Earl Watson- arrested 62 times for trespassing while (ominously) appearing at his own job.

Bobby Wingate – arrested for scarily walking on the wrong side of the street.

Raliek Redd, Deaquon Carelock, and Wan’Tauhjs Weathers – three teenagers who were arrested for waiting on a school bus in the most frightening way possible.

Garrick and Carl Hopkins – killed by their neighbor for having the gall to frighten him by inspecting their own property. Their neighbor/murderer thought they were breaking into his property. That’s why he shot them both dead and then called the police.

Black men of Earth, you have the ability to instill great fear. Welcome to the Sinestro Corps!

Now as fun as it would be to keep delineating Meta-human power after Meta-human power possessed by Black people, this actually points toward something quite serious. Namely that studies show that people actually do associate us with superhuman attributes. Combine that with the general level of mistrust associated with blackness and you’ve got a recipe for disaster. Why wouldn’t the NYPD open fire on crazy yet unarmed Times Square dude? Why wouldn’t a South Carolina highway patrolman approach a routine traffic stop with his gun cocked and ready? Failure to wear a seatbelt would clearly lead to a gun fight — in that policeman’s mind, at least. Why ever take a chance with non-lethal force when those people can move faster than the Flash, shrug off bullets like the Hulk, and kill a man with one punch?

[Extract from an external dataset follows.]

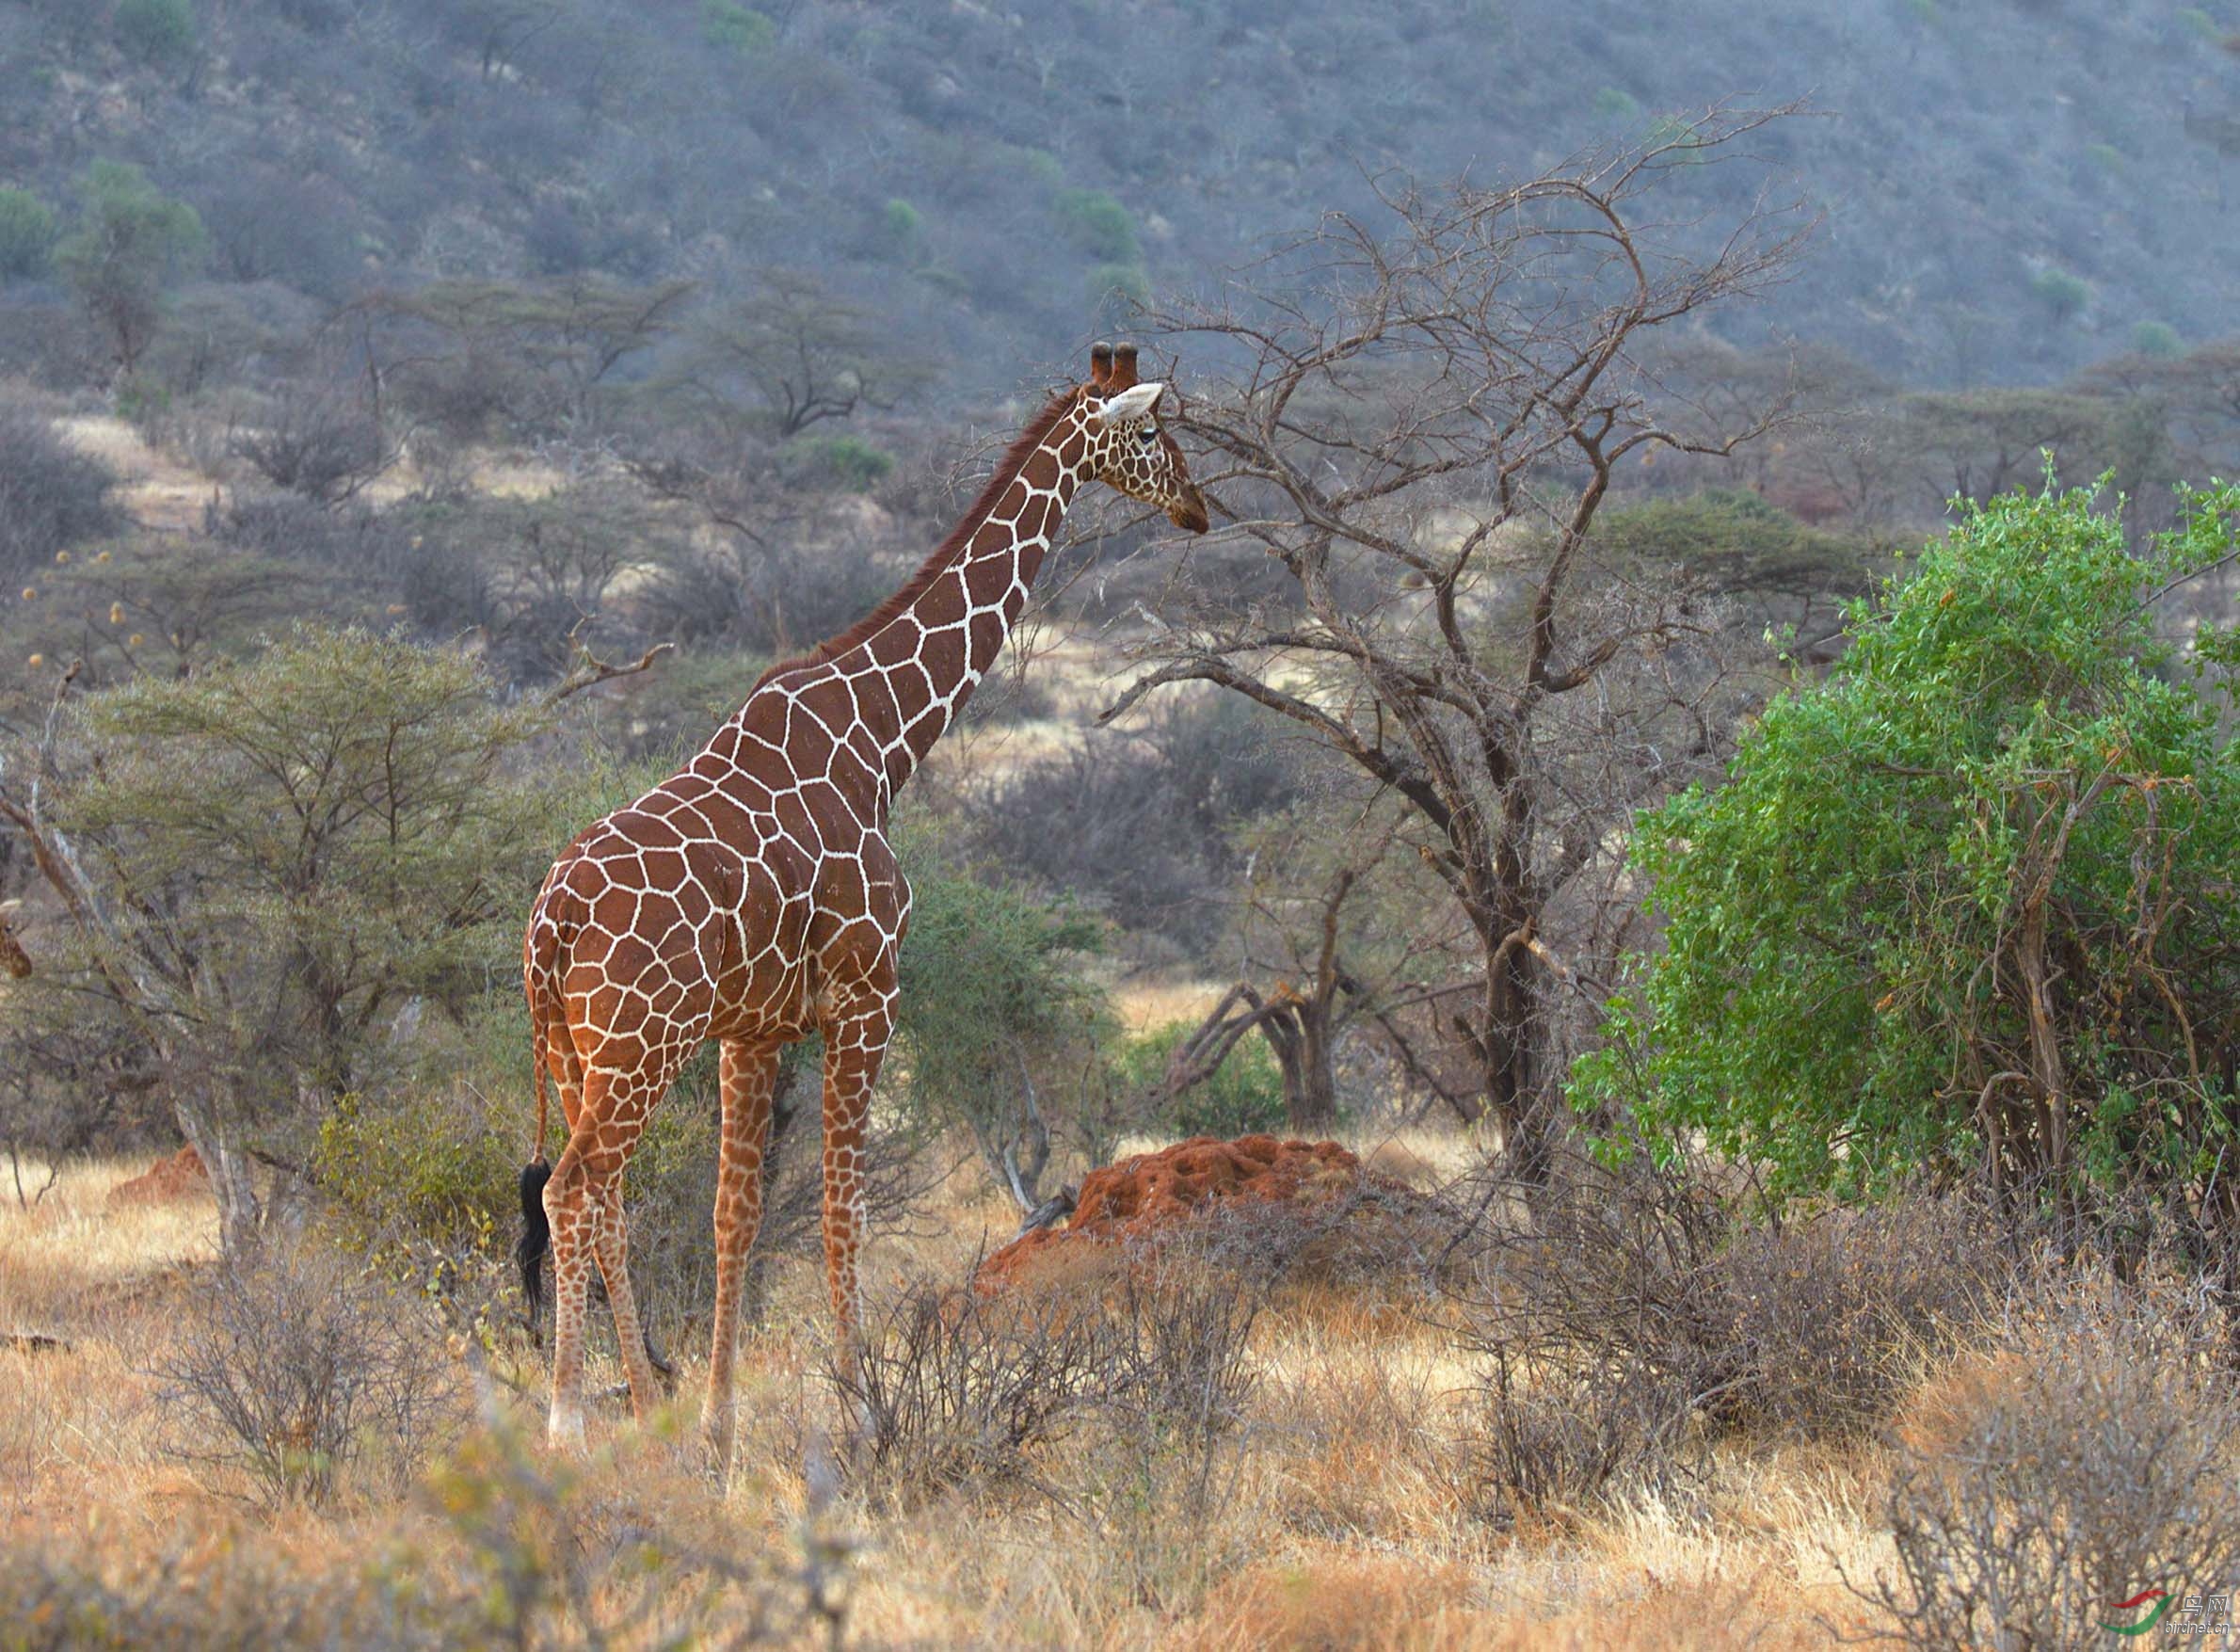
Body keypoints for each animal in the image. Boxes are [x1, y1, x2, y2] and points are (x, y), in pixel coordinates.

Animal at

Lets do a quick recap. We have laws written so broadly that all citizens (whether working in law enforcement or otherwise) have to do to commit justifiable homicide is establish fear for one’s life. Combine that with our dehumanization of black bodies. All the space we’d typically reserve for recognition of important aspects of other human beings like hopes, fears, dreams, and even basic human empathy has been replaced with something else entirely. A series of Meta-human attributes that makes us somehow more than and less than human at the same time.